(INPUT MATERIAL)
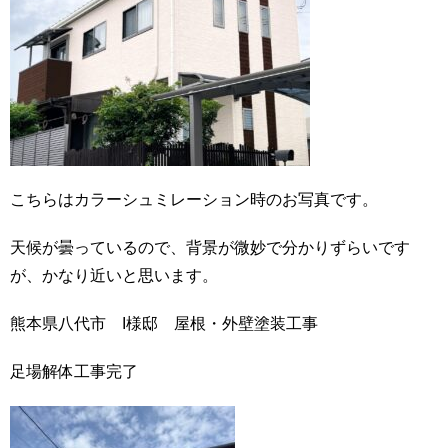
こちらはカラーシュミレーション時のお写真です。
天候が曇っているので、背景が微妙で分かりずらいです
が、かなり近いと思います。
熊本県八代市 I様邸 屋根・外壁塗装工事
足場解体工事完了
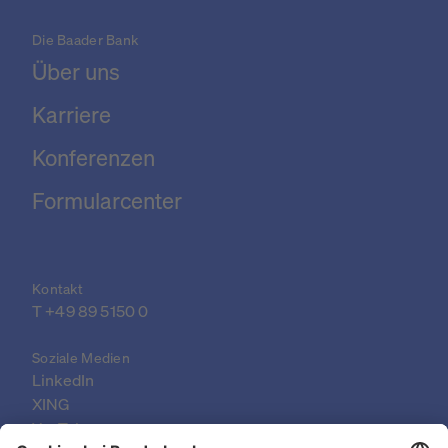
Die Baader Bank
Über uns
Karriere
Konferenzen
Formularcenter
Kontakt
T 
+49 89 5150 0
Soziale Medien
LinkedIn
XING
YouTube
(End INPUT MATERIAL)
● **WORK TO BE COMPLETED**: Apart from the pictures, set down all the entries above exactly.

● **RESULT BELOW**:
こちらはカラーシュミレーション時のお写真です。
天候が曇っているので、背景が微妙で分かりずらいです
が、かなり近いと思います。
熊本県八代市 I様邸 屋根・外壁塗装工事
足場解体工事完了
Die Baader Bank
Über uns
Karriere
Konferenzen
Formularcenter
Kontakt
T 
+49 89 5150 0
Soziale Medien
LinkedIn
XING
YouTube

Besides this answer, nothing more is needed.